Looking back, though, it was a day packed with memorable experiences.

My First Encounter with Okonomiyaki

When I arrived on the first evening, it was already dark outside, but I couldn’t let the day end without ticking off one of my plans: okonomiyaki.
Hiroshima-style okonomiyaki is quite different from the Kansai version, and I was determined to try both during this trip.
That’s why I made my way to Okonomimura, a building packed with okonomiyaki specialty restaurants.

Okonomiyaki

Okonomiyaki with draft beer.
I thought to myself, this alone might be a good enough reason to visit Hiroshima.

Itsukushima Shrine: Torii on Water

The next morning, I headed to a must-see destination in Hiroshima: Itsukushima Island.

Miyajima Ferry

That morning, the weather was partly cloudy but mostly clear, with the tide high enough to showcase the iconic torii on water in all its beauty.

Entrance to Itsukushima

The friendly, wide-eyed deer added a warm touch to the island’s scenery.

As one of Japan’s three most scenic spots, the torii on water was captivating—I can’t even count how many photos I took.

Torii on Water 1 Torii on Water 2

Shukkei-en: A garden as expansive as Hiroshima itself

In the afternoon, I returned to central Hiroshima and, without pausing to rest, made my way to Shukkei-en Garden.

First Impression of Shukkei-en

Although clouds filled the sky, obscuring the vibrant beauty of a sunny day, the garden had its own atmospheric charm.

Bamboo Grove at Shukkei-en Distant View of Shukkei-en

Arguably, the hidden gem of Shukkei-en is the Hiroshima Prefectural Art Museum.
It’s located right next to the garden, and I walked in without much expectation, only to discover an impressive collection of art pieces that left me amazed.
Unfortunately, photography was prohibited for most exhibits, so I couldn’t fully capture or preserve my memories.

Kodama Kibo Exhibition

I particularly loved Kodama Kibo’s works, which were on display in a dedicated exhibition.
However, no photography was allowed for his pieces, making it even more regretful.
To remember them, I purchased a set of postcards from the museum’s gift shop.

📸 Select Exhibits at Hiroshima Prefectural Art Museum
Artwork 1 from Hiroshima Prefectural Art Museum Artwork 2 from Hiroshima Prefectural Art Museum
Artwork 3 from Hiroshima Prefectural Art Museum

Hiroshima Peace Memorial Park: Traces of the Atomic Bomb

Hiroshima has a noticeable number of Western tourists—more so than any other city I visited during this train journey across Japan.
This is undoubtedly because Hiroshima is the first city in history to suffer an atomic bomb attack.
Naturally, I had to make the Hiroshima Peace Memorial Park the last stop of my visit.

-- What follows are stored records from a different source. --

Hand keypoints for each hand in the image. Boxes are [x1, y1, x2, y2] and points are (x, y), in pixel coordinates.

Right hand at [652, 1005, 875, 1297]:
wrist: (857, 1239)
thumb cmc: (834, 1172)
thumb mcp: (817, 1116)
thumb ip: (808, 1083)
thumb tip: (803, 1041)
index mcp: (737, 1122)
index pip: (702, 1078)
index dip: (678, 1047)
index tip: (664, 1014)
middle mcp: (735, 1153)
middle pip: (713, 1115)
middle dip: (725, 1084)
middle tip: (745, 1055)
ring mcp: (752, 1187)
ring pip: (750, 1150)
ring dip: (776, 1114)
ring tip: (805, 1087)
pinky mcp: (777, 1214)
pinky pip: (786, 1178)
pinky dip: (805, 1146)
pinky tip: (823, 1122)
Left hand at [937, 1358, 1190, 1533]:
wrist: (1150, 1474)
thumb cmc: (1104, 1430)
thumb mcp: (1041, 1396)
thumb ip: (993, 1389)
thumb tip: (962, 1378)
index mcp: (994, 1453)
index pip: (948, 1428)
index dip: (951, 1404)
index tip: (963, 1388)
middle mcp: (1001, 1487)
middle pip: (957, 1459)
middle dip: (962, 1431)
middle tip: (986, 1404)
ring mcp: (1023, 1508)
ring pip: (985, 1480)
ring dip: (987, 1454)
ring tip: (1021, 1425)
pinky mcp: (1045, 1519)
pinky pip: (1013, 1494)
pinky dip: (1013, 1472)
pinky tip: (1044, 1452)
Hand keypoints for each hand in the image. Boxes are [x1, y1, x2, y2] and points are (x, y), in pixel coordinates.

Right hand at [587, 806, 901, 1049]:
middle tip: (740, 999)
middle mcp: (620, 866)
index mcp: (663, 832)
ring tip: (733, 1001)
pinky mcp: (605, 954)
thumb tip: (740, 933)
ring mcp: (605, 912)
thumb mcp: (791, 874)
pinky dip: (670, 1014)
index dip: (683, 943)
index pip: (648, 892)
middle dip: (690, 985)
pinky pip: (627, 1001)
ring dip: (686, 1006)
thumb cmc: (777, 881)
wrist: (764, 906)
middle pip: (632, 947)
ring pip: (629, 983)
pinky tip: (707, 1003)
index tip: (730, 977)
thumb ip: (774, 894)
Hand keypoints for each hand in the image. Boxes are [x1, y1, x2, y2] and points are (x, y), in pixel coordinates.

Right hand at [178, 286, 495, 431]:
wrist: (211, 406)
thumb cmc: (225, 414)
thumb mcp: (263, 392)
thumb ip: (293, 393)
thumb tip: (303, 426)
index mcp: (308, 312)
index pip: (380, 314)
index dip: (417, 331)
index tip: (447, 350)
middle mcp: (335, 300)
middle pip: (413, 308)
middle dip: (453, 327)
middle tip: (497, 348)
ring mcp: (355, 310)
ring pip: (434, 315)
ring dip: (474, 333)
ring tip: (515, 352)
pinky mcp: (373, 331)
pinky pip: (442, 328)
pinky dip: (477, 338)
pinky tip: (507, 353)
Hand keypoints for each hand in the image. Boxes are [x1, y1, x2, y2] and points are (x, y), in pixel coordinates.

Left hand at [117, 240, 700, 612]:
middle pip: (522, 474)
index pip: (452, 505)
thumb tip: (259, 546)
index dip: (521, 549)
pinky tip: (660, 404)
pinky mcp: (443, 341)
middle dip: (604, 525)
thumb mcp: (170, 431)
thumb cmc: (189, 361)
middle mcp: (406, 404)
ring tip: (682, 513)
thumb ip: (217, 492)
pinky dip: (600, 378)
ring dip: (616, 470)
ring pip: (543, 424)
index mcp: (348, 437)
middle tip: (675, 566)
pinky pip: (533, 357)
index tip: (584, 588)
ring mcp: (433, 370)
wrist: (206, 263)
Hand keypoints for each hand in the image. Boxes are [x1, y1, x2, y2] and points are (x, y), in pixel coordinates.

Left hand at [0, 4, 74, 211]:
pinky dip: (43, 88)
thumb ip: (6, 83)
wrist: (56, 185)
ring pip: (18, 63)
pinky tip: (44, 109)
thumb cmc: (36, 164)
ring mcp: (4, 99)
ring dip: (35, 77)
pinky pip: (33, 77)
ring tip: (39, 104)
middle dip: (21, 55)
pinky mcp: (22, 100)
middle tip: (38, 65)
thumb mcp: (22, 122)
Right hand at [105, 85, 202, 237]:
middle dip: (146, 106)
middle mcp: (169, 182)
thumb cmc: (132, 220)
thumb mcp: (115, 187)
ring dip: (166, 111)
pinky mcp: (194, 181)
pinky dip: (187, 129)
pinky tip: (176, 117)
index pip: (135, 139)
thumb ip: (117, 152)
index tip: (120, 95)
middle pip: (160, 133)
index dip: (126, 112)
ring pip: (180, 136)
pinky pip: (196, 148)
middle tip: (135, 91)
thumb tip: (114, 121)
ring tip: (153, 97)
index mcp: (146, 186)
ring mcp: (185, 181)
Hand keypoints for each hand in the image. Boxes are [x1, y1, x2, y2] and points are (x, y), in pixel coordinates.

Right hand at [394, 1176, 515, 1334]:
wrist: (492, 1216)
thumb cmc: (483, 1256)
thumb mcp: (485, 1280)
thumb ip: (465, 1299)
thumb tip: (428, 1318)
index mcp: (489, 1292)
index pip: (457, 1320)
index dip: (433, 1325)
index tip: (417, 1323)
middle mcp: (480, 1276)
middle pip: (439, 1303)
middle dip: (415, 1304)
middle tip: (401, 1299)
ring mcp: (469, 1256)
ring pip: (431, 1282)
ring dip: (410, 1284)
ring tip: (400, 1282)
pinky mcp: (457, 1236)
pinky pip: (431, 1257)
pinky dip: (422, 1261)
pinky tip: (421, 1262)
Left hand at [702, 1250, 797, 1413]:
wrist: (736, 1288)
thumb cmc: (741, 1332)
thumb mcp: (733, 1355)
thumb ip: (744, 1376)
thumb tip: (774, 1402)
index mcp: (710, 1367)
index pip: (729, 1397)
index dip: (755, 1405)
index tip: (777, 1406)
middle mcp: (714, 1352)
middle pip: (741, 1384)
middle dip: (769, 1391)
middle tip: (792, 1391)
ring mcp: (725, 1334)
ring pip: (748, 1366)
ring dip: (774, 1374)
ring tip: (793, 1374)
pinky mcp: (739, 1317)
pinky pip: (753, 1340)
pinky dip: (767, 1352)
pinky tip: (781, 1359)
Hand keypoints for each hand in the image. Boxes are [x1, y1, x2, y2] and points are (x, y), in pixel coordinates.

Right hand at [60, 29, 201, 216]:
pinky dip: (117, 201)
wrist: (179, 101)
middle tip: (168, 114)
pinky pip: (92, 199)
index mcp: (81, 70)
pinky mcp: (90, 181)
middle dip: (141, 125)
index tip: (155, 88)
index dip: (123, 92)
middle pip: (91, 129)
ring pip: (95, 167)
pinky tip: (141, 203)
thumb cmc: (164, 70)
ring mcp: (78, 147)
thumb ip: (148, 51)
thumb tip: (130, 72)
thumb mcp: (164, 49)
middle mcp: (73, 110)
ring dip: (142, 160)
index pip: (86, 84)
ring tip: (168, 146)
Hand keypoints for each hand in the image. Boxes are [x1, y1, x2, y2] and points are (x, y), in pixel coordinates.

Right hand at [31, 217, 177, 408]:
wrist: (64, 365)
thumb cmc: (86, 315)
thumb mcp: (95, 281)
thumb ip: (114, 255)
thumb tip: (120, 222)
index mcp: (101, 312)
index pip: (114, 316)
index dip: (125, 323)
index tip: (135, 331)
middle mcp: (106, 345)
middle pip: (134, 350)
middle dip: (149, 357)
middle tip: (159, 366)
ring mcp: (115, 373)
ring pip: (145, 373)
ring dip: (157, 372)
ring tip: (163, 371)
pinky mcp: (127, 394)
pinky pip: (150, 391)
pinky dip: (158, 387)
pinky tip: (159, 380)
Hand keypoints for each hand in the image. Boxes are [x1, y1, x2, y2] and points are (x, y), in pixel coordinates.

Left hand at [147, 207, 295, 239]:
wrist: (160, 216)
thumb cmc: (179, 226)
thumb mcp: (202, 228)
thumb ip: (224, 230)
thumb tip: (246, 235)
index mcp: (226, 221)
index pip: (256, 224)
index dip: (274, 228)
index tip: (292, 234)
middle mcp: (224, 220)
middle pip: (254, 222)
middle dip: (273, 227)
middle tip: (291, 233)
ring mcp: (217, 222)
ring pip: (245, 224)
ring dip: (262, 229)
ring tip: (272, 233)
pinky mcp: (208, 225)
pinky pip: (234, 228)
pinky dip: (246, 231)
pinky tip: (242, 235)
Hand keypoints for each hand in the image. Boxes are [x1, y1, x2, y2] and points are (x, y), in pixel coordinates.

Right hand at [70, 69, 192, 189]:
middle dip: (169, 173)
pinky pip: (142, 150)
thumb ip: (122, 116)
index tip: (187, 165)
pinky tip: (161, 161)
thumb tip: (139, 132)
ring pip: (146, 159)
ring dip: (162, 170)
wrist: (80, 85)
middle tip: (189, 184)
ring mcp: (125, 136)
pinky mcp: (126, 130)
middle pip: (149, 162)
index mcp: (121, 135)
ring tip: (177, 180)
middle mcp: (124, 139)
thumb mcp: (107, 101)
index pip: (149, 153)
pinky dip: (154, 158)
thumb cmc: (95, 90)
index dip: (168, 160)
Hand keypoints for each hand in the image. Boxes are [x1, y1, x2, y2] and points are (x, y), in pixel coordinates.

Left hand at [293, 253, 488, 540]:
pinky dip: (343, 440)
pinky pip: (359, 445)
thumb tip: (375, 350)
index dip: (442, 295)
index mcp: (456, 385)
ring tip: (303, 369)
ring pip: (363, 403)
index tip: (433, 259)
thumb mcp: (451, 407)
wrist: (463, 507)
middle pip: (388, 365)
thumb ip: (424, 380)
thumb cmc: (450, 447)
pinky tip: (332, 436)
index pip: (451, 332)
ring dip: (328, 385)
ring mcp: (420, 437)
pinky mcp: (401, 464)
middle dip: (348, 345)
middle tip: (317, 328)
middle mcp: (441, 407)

Atomic Bomb Dome 1 Atomic Bomb Dome 2

The reason the Atomic Bomb Dome remains standing is ironically due to its proximity to the bomb’s hypocenter.
This tragic “luck” preserved the building as a somber reminder of the horrors of war.

In front of the Children’s Peace Monument, I saw Western visitors singing songs of remembrance.
It made me realize just how much this place signifies to people from all over the world.

The Flame of Peace, located at the park’s center, has been burning continuously since 1964.
Though I don’t know the logistics of keeping it alight during storms, it stands as another testament to Hiroshima’s many layers of meaning and remembrance.

The Hiroshima Peace Memorial Museum was haunting.
It vividly showcased the aftermath of the atomic bomb in excruciating detail.
While photography was allowed, the images I captured were too graphic to share here.

Outside the Museum Atomic Bomb Dome Revisited

When I stepped outside, the sun was setting, marking the end of my sightseeing in Hiroshima.
For my final meal, I didn’t think twice before returning to okonomiyaki.
This time, I visited Nagata-ya, a renowned okonomiyaki restaurant near the Peace Memorial Park.